Multiple imputation for missing dating data

Network imputation for missing dating data in EDH


Contents

  • Imputation and Missing data
    • Missing data problems

    • MICE algorithm

  • Temporal uncertainty and relative dating
    • time-spans of existence and missing dates (within-phase uncertainty)

  • Roman inscriptions in EDH database
    • variable attributes similarities

  • Statistical inference on missing dates
    • multivariate and univariate distribution of missing data (joint vs conditional modelling)

    • MCMC

  • FCS and multiple imputation for EDH province data set
    • mice implementation
      • Predictive mean matching

      • Random forest

  • Deterministic methods on EDH data subsets
    • MNAR dates with supervised (restricted) imputation


Imputation and Missing data

In statistics, imputation is the process of replacing missing data with plausible estimates, and multiple imputation is the method of choice for complex incomplete data problems.

With the joint modeling approach, imputing multivariate data involves specifying a multivariate distribution for the missing data, and then drawing imputation from their conditional distributions by Markov chain Monte Carlo (MCMC) techniques.

The fully conditional specification is a variable-by-variable type of imputation that is made by iterating over conditional densities.


Missing dating data

The treatment of missing values defining the timespan of the existence of historical artefacts concerns with the temporal uncertainty problem. Time uncertainty relates to the missing information in the limits of the timespan, which represent boundaries of existence with a terminus ante- and post-quem, abbreviated as TAQ and TPQ.

As study case, the artefacts are epigraphic material or inscriptions recorded in the EDH dataset with unknown information in time in both limits of the timespan, and hence there is no timespan, or just in either TAQ or TPQ.



Missing data problems

Every data point has some likelihood of being missing. Rubin (1976) classified missing data problems into three categories: missing completely at random (MCAR), missing at random (MAR) and missing not at random (MNAR).

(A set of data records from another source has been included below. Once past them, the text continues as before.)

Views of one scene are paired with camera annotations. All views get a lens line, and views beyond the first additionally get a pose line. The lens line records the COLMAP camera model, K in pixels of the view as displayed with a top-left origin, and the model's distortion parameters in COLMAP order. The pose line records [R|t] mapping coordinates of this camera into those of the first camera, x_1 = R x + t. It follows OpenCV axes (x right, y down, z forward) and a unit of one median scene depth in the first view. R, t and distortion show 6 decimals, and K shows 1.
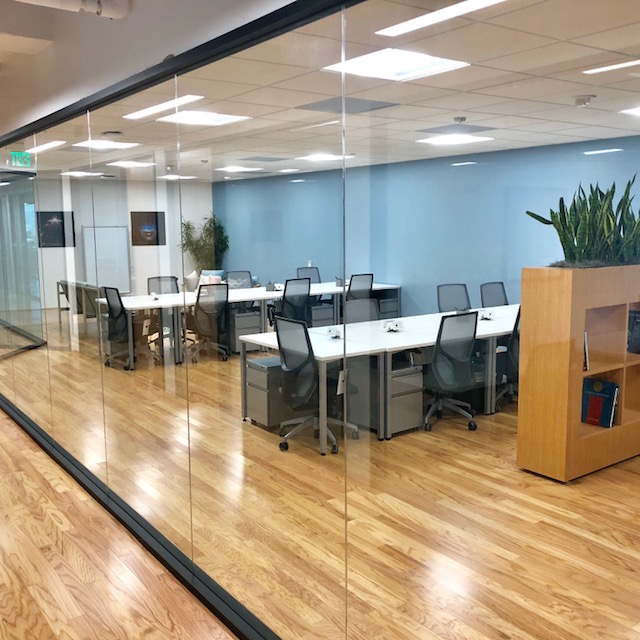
lens RADIAL K [[687.0, 0, 319.5], [0, 687.0, 309.7], [0, 0, 1]] dist [0.157932, -0.433072]
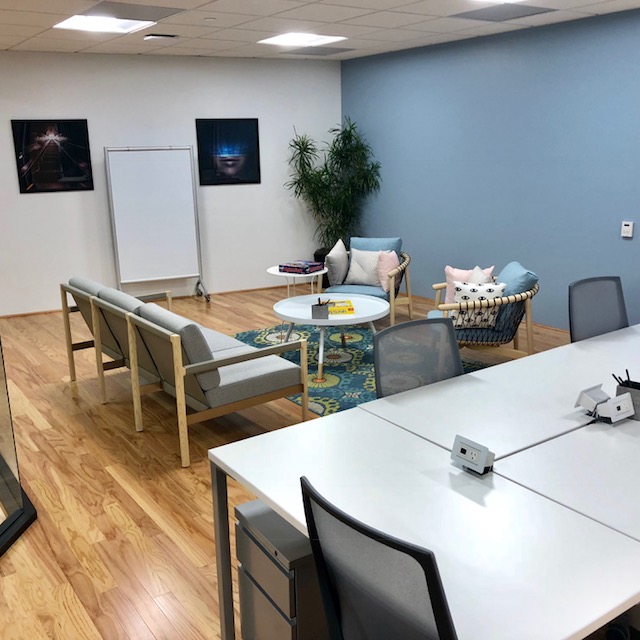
lens RADIAL K [[687.0, 0, 319.5], [0, 687.0, 309.7], [0, 0, 1]] dist [0.157932, -0.433072]
pose [[0.999892, -0.008747, -0.011841, -0.460965], [0.010056, 0.993267, 0.115409, -0.154904], [0.010751, -0.115516, 0.993247, 1.242293]]
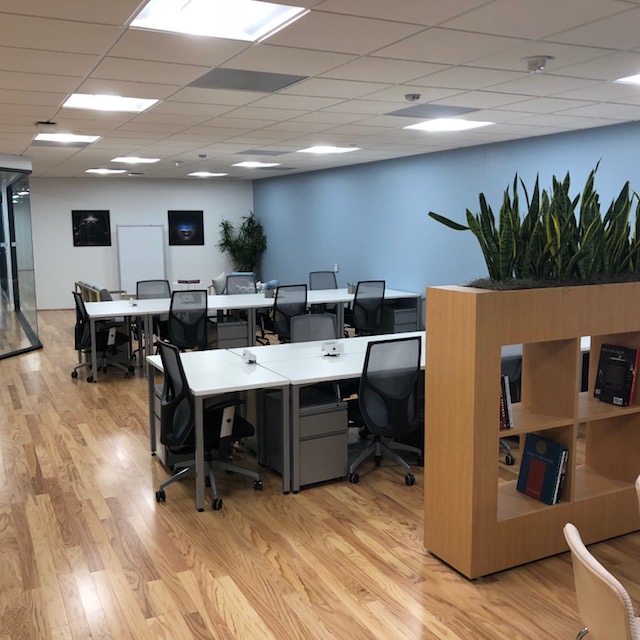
lens RADIAL K [[687.0, 0, 319.5], [0, 687.0, 309.7], [0, 0, 1]] dist [0.157932, -0.433072]
pose [[0.987122, 0.024166, -0.158131, 0.246683], [-0.023776, 0.999708, 0.004360, -0.030172], [0.158191, -0.000544, 0.987408, 0.200367]]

For some parameter \(\psi\), where \(Y_{obs}\) is the observed sample data and \(Y_{mis}\) the unobserved sample data, the overall probability of being missing \(x\) depends,

  • MCAR: only on some parameters \(\psi\)

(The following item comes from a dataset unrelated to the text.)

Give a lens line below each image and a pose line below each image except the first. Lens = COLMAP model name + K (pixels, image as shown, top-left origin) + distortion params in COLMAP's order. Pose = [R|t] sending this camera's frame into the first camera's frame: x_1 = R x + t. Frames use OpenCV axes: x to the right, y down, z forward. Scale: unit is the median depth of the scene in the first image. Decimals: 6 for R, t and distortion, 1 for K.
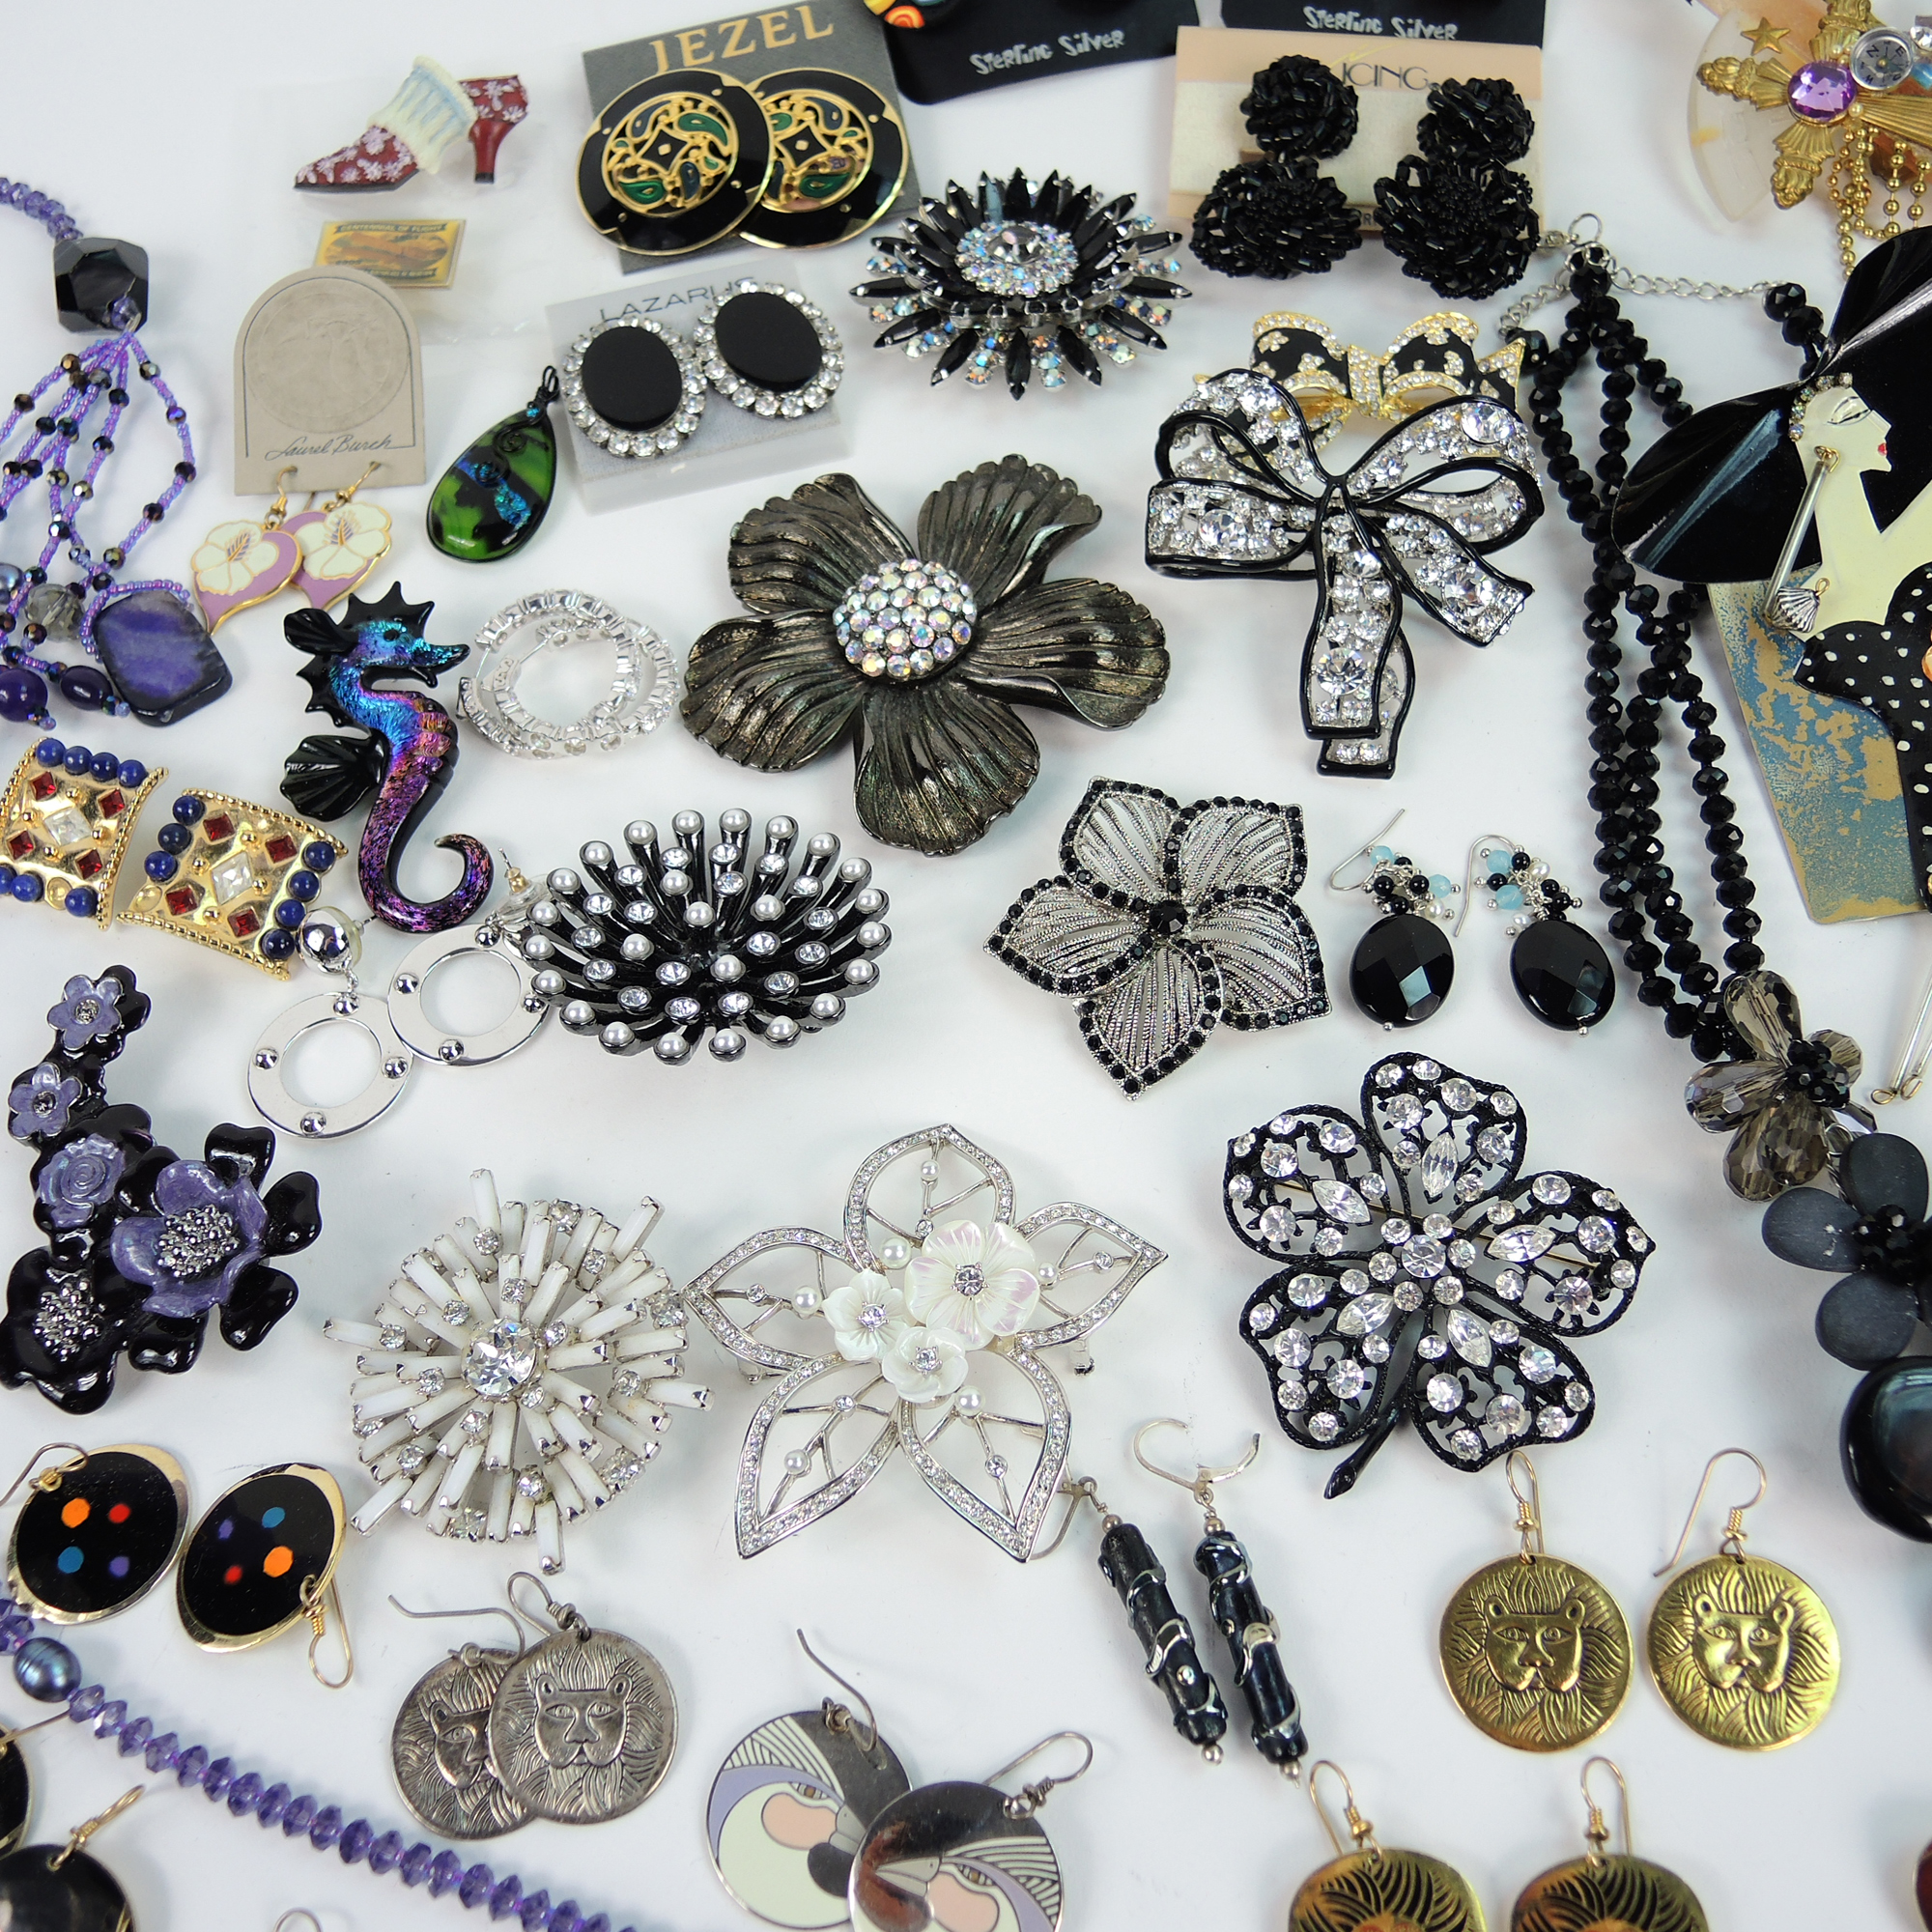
lens RADIAL K [[2169.9, 0, 966.0], [0, 2169.9, 966.0], [0, 0, 1]] dist [-0.041978, -0.065624]
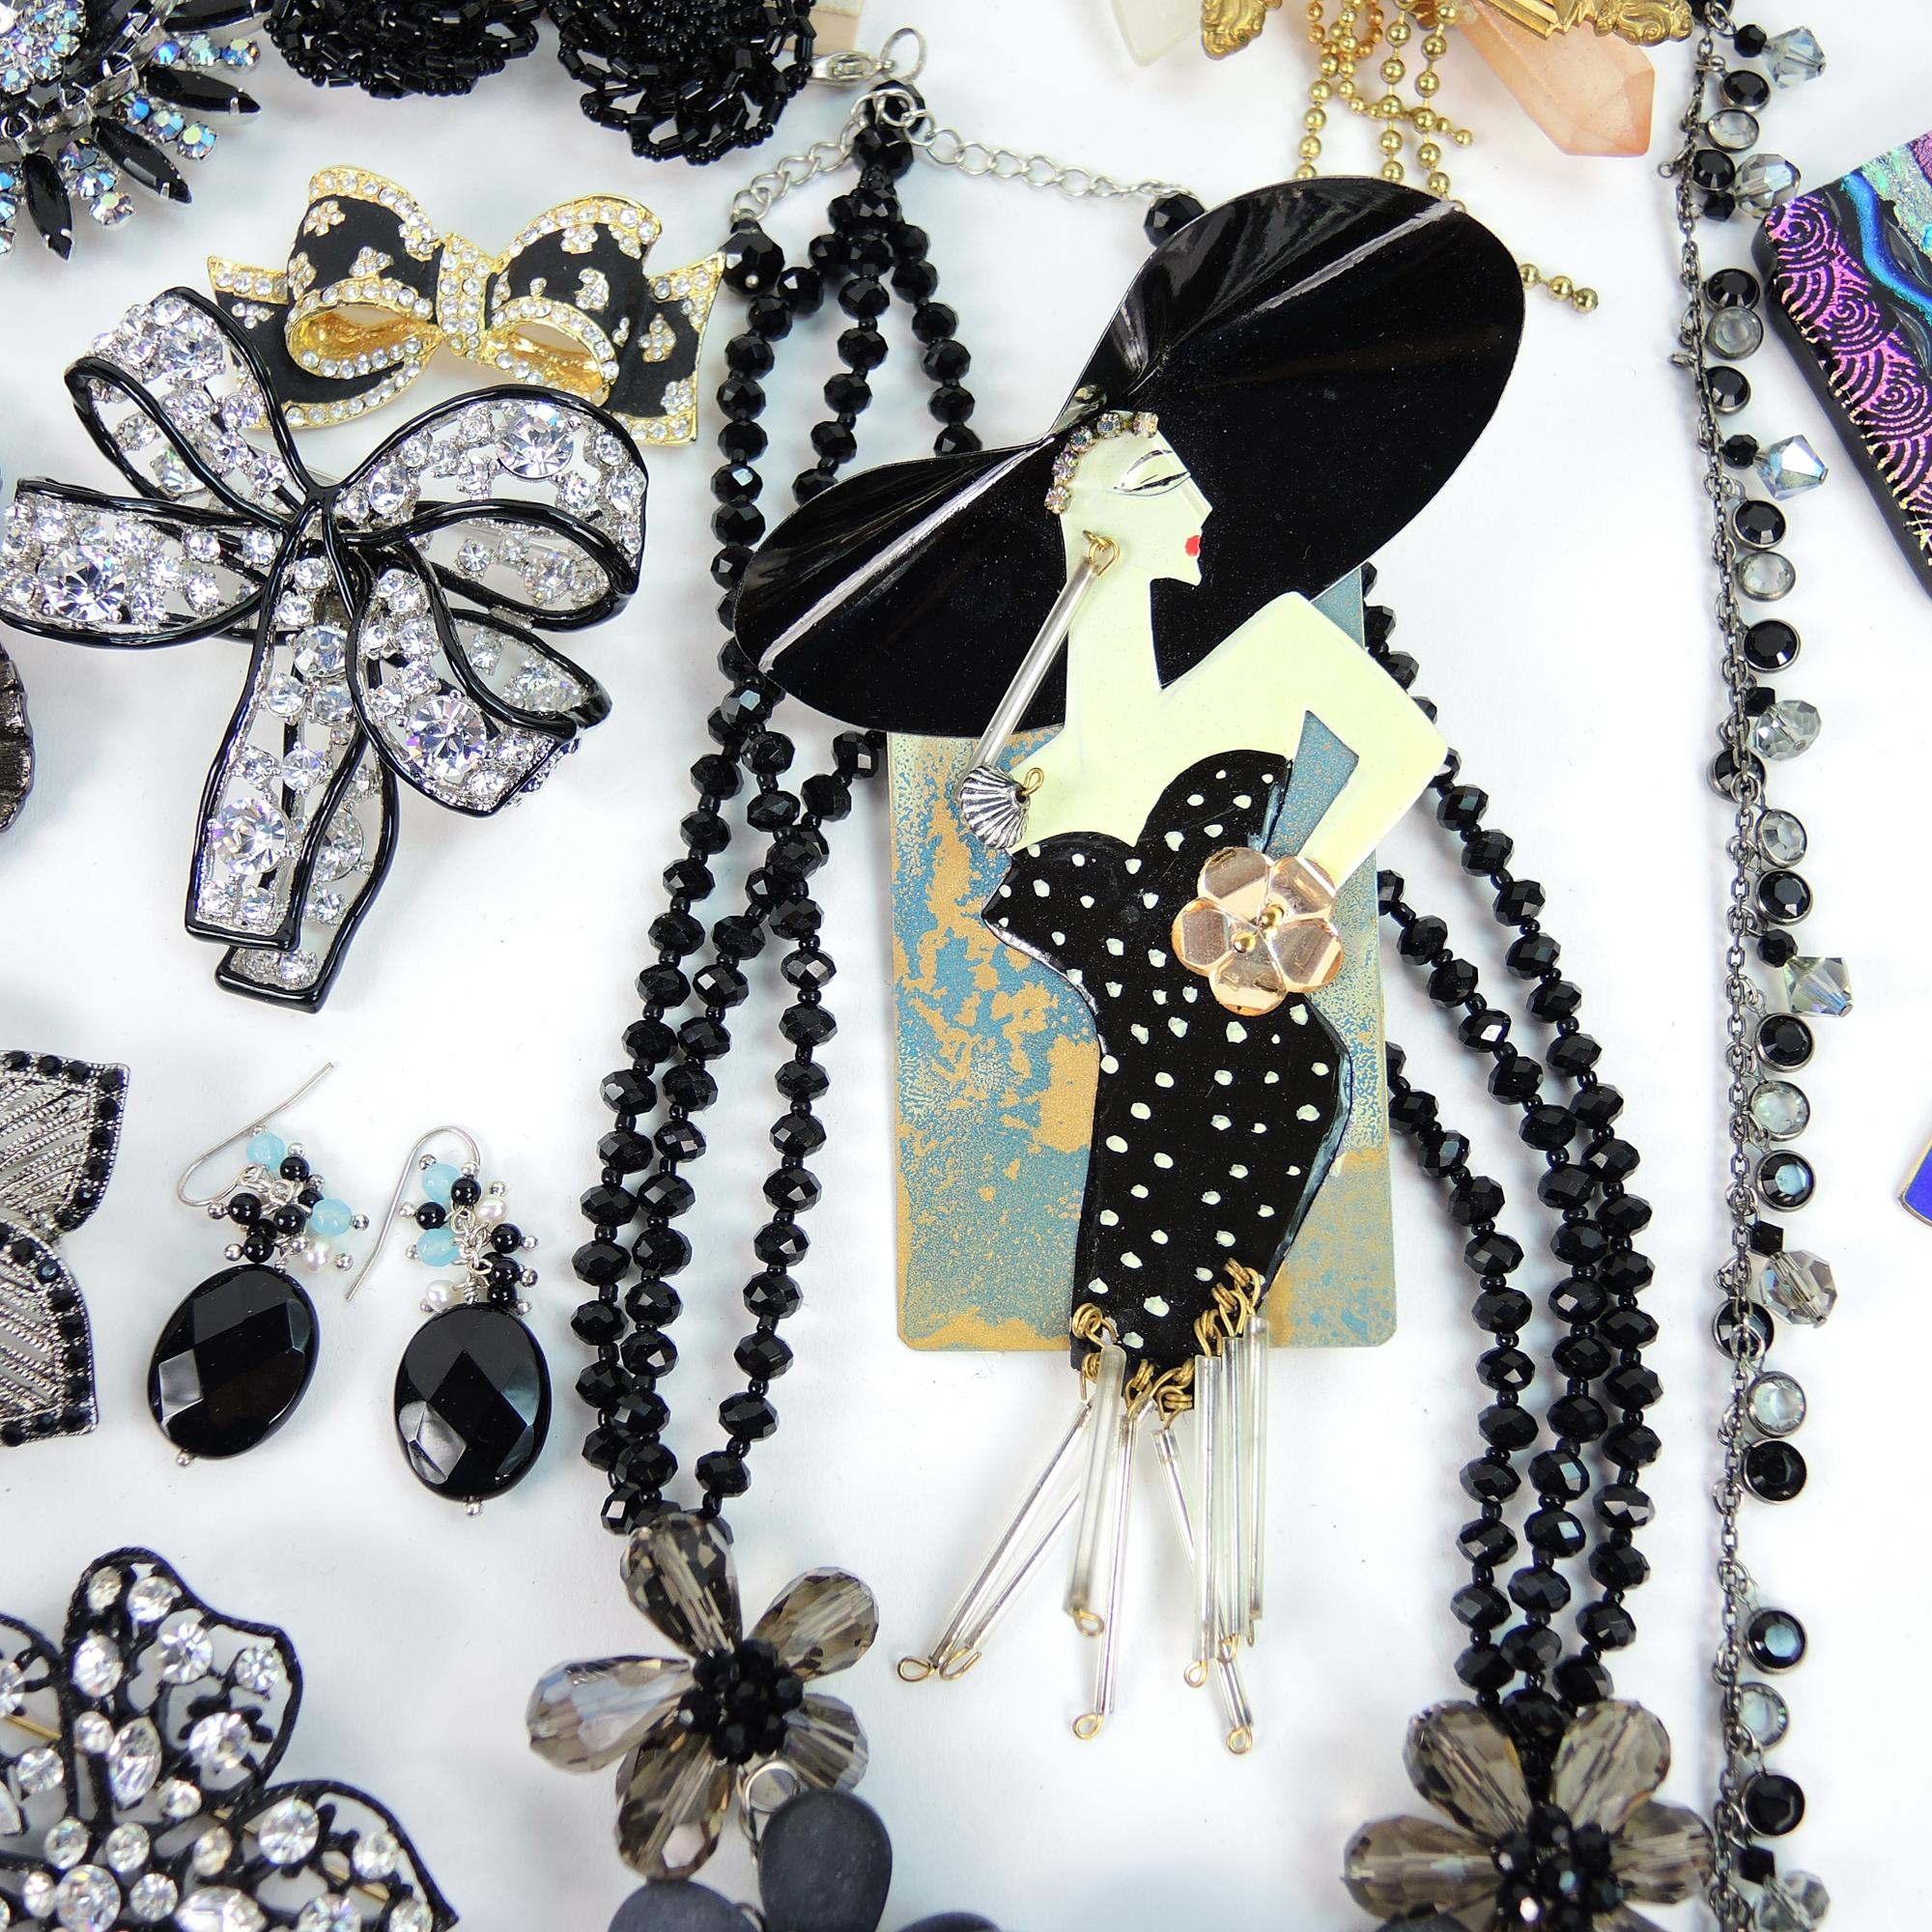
lens RADIAL K [[2169.9, 0, 966.0], [0, 2169.9, 966.0], [0, 0, 1]] dist [-0.041978, -0.065624]
pose [[0.994273, 0.099714, 0.038449, 0.421495], [-0.105612, 0.971822, 0.210735, -0.297232], [-0.016352, -0.213588, 0.976787, 0.444811]]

    \(P(x=0 \mid Y_{obs}, Y_{mis}, \psi) = P(x=0 \mid \psi)\)

  • MAR: on observed information, including any design factors

    \(P(x=0 \mid Y_{obs}, Y_{mis}, \psi) = P(x=0 \mid Y_{obs}, \psi)\)

  • MNAR: also depends on unobserved information, including \(Y_{mis}\) itself

    \(P(x=0 \mid Y_{obs}, Y_{mis}, \psi)\)


See also

Complete cases


MICE algorithm

mice is an R package that implements Multivariate Imputation by Chained Equations using Fully Conditional Specification

MICE algorithm is a Markov chain Monte Carlo (MCMC) method, where the state space is the collection of all imputed values.

Missing data patterns: - Monotone: increasing order of the number of missing data


Temporal uncertainty and relative dating


Roman inscriptions in EDH database

TDB


Restricted imputation on dates

One strategy for dealing with temporal uncertainty if they have missing data for both limits TAQ and TPQ is performing a classification of the inscription to the chronological period with the highest probability of belonging.

The classification takes available characteristics of other inscriptions assigned to a chronological phase to provide with clues in finding such likelihoods for records having a temporal uncertainty.